DATA PROVIDED below:

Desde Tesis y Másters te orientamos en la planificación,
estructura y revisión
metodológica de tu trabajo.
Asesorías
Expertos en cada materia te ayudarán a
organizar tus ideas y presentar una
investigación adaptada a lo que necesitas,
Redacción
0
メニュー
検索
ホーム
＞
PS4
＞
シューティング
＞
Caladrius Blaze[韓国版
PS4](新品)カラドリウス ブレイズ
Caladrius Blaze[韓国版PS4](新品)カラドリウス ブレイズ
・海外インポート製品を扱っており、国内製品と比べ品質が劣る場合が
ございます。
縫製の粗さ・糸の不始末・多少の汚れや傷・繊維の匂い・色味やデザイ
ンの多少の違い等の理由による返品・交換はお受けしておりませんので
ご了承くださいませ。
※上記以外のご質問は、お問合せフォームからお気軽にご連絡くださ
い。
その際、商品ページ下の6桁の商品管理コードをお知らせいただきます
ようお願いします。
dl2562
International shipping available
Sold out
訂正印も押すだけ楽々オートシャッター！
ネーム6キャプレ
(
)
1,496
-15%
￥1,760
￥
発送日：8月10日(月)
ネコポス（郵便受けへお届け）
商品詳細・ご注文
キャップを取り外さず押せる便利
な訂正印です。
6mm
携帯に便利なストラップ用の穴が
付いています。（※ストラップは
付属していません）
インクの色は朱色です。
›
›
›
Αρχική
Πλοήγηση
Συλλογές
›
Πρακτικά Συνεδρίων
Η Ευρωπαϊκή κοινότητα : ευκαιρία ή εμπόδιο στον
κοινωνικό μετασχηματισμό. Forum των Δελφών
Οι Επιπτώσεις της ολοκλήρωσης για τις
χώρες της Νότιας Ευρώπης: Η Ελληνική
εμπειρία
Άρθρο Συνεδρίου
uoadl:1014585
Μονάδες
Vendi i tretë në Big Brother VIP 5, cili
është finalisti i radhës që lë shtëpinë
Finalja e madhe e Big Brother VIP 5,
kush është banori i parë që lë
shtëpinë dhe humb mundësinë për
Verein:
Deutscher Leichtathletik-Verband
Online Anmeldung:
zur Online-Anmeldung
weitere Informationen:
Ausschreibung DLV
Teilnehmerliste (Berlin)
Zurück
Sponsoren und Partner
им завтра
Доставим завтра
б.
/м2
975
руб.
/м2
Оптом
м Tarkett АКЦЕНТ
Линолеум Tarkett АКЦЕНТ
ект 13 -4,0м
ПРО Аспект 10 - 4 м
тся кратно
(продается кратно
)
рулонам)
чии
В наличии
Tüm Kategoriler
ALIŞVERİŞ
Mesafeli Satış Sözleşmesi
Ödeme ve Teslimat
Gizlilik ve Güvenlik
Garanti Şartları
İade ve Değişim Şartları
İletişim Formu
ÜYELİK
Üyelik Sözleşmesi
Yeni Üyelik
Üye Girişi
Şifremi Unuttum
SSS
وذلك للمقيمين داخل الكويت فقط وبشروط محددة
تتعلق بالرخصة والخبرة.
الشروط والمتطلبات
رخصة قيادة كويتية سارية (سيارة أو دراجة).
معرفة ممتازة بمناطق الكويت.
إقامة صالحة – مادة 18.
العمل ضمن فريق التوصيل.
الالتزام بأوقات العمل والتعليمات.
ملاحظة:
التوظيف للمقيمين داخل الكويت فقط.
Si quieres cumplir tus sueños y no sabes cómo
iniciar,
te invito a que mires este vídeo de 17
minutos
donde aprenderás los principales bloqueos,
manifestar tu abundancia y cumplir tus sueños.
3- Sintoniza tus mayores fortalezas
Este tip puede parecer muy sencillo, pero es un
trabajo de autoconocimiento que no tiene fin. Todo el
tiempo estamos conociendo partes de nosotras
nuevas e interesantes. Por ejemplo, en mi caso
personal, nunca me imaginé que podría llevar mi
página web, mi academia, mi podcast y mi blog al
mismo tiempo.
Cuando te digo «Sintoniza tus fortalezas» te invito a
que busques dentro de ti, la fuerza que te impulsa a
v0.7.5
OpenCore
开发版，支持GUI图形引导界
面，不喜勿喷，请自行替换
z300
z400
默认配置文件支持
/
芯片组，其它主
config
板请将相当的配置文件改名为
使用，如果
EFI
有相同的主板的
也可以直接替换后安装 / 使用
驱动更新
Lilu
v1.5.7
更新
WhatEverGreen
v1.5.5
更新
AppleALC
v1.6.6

End of DATA PROVIDED.

▸ YOUR TASK: Recast every line of text in the records above as a Markdown table with two columns, "Row" for the line's number and "Line" for its text. Skip any blank lines.

▸ OUTPUT OF THE TASK:
| Row | Line |
|---|---|
| 1 | Desde Tesis y Másters te orientamos en la planificación, |
| 2 | estructura y revisión |
| 3 | metodológica de tu trabajo. |
| 4 | Asesorías |
| 5 | Expertos en cada materia te ayudarán a |
| 6 | organizar tus ideas y presentar una |
| 7 | investigación adaptada a lo que necesitas, |
| 8 | Redacción |
| 9 | 0 |
| 10 | メニュー |
| 11 | 検索 |
| 12 | ホーム |
| 13 | ＞ |
| 14 | PS4 |
| 15 | ＞ |
| 16 | シューティング |
| 17 | ＞ |
| 18 | Caladrius Blaze[韓国版 |
| 19 | PS4](新品)カラドリウス ブレイズ |
| 20 | Caladrius Blaze[韓国版PS4](新品)カラドリウス ブレイズ |
| 21 | ・海外インポート製品を扱っており、国内製品と比べ品質が劣る場合が |
| 22 | ございます。 |
| 23 | 縫製の粗さ・糸の不始末・多少の汚れや傷・繊維の匂い・色味やデザイ |
| 24 | ンの多少の違い等の理由による返品・交換はお受けしておりませんので |
| 25 | ご了承くださいませ。 |
| 26 | ※上記以外のご質問は、お問合せフォームからお気軽にご連絡くださ |
| 27 | い。 |
| 28 | その際、商品ページ下の6桁の商品管理コードをお知らせいただきます |
| 29 | ようお願いします。 |
| 30 | dl2562 |
| 31 | International shipping available |
| 32 | Sold out |
| 33 | 訂正印も押すだけ楽々オートシャッター！ |
| 34 | ネーム6キャプレ |
| 35 | ( |
| 36 | ) |
| 37 | 1,496 |
| 38 | -15% |
| 39 | ￥1,760 |
| 40 | ￥ |
| 41 | 発送日：8月10日(月) |
| 42 | ネコポス（郵便受けへお届け） |
| 43 | 商品詳細・ご注文 |
| 44 | キャップを取り外さず押せる便利 |
| 45 | な訂正印です。 |
| 46 | 6mm |
| 47 | 携帯に便利なストラップ用の穴が |
| 48 | 付いています。（※ストラップは |
| 49 | 付属していません） |
| 50 | インクの色は朱色です。 |
| 51 | › |
| 52 | › |
| 53 | › |
| 54 | Αρχική |
| 55 | Πλοήγηση |
| 56 | Συλλογές |
| 57 | › |
| 58 | Πρακτικά Συνεδρίων |
| 59 | Η Ευρωπαϊκή κοινότητα : ευκαιρία ή εμπόδιο στον |
| 60 | κοινωνικό μετασχηματισμό. Forum των Δελφών |
| 61 | Οι Επιπτώσεις της ολοκλήρωσης για τις |
| 62 | χώρες της Νότιας Ευρώπης: Η Ελληνική |
| 63 | εμπειρία |
| 64 | Άρθρο Συνεδρίου |
| 65 | uoadl:1014585 |
| 66 | Μονάδες |
| 67 | Vendi i tretë në Big Brother VIP 5, cili |
| 68 | është finalisti i radhës që lë shtëpinë |
| 69 | Finalja e madhe e Big Brother VIP 5, |
| 70 | kush është banori i parë që lë |
| 71 | shtëpinë dhe humb mundësinë për |
| 72 | Verein: |
| 73 | Deutscher Leichtathletik-Verband |
| 74 | Online Anmeldung: |
| 75 | zur Online-Anmeldung |
| 76 | weitere Informationen: |
| 77 | Ausschreibung DLV |
| 78 | Teilnehmerliste (Berlin) |
| 79 | Zurück |
| 80 | Sponsoren und Partner |
| 81 | им завтра |
| 82 | Доставим завтра |
| 83 | б. |
| 84 | /м2 |
| 85 | 975 |
| 86 | руб. |
| 87 | /м2 |
| 88 | Оптом |
| 89 | м Tarkett АКЦЕНТ |
| 90 | Линолеум Tarkett АКЦЕНТ |
| 91 | ект 13 -4,0м |
| 92 | ПРО Аспект 10 - 4 м |
| 93 | тся кратно |
| 94 | (продается кратно |
| 95 | ) |
| 96 | рулонам) |
| 97 | чии |
| 98 | В наличии |
| 99 | Tüm Kategoriler |
| 100 | ALIŞVERİŞ |
| 101 | Mesafeli Satış Sözleşmesi |
| 102 | Ödeme ve Teslimat |
| 103 | Gizlilik ve Güvenlik |
| 104 | Garanti Şartları |
| 105 | İade ve Değişim Şartları |
| 106 | İletişim Formu |
| 107 | ÜYELİK |
| 108 | Üyelik Sözleşmesi |
| 109 | Yeni Üyelik |
| 110 | Üye Girişi |
| 111 | Şifremi Unuttum |
| 112 | SSS |
| 113 | وذلك للمقيمين داخل الكويت فقط وبشروط محددة |
| 114 | تتعلق بالرخصة والخبرة. |
| 115 | الشروط والمتطلبات |
| 116 | رخصة قيادة كويتية سارية (سيارة أو دراجة). |
| 117 | معرفة ممتازة بمناطق الكويت. |
| 118 | إقامة صالحة – مادة 18. |
| 119 | العمل ضمن فريق التوصيل. |
| 120 | الالتزام بأوقات العمل والتعليمات. |
| 121 | ملاحظة: |
| 122 | التوظيف للمقيمين داخل الكويت فقط. |
| 123 | Si quieres cumplir tus sueños y no sabes cómo |
| 124 | iniciar, |
| 125 | te invito a que mires este vídeo de 17 |
| 126 | minutos |
| 127 | donde aprenderás los principales bloqueos, |
| 128 | manifestar tu abundancia y cumplir tus sueños. |
| 129 | 3- Sintoniza tus mayores fortalezas |
| 130 | Este tip puede parecer muy sencillo, pero es un |
| 131 | trabajo de autoconocimiento que no tiene fin. Todo el |
| 132 | tiempo estamos conociendo partes de nosotras |
| 133 | nuevas e interesantes. Por ejemplo, en mi caso |
| 134 | personal, nunca me imaginé que podría llevar mi |
| 135 | página web, mi academia, mi podcast y mi blog al |
| 136 | mismo tiempo. |
| 137 | Cuando te digo «Sintoniza tus fortalezas» te invito a |
| 138 | que busques dentro de ti, la fuerza que te impulsa a |
| 139 | v0.7.5 |
| 140 | OpenCore |
| 141 | 开发版，支持GUI图形引导界 |
| 142 | 面，不喜勿喷，请自行替换 |
| 143 | z300 |
| 144 | z400 |
| 145 | 默认配置文件支持 |
| 146 | / |
| 147 | 芯片组，其它主 |
| 148 | config |
| 149 | 板请将相当的配置文件改名为 |
| 150 | 使用，如果 |
| 151 | EFI |
| 152 | 有相同的主板的 |
| 153 | 也可以直接替换后安装 / 使用 |
| 154 | 驱动更新 |
| 155 | Lilu |
| 156 | v1.5.7 |
| 157 | 更新 |
| 158 | WhatEverGreen |
| 159 | v1.5.5 |
| 160 | 更新 |
| 161 | AppleALC |
| 162 | v1.6.6 |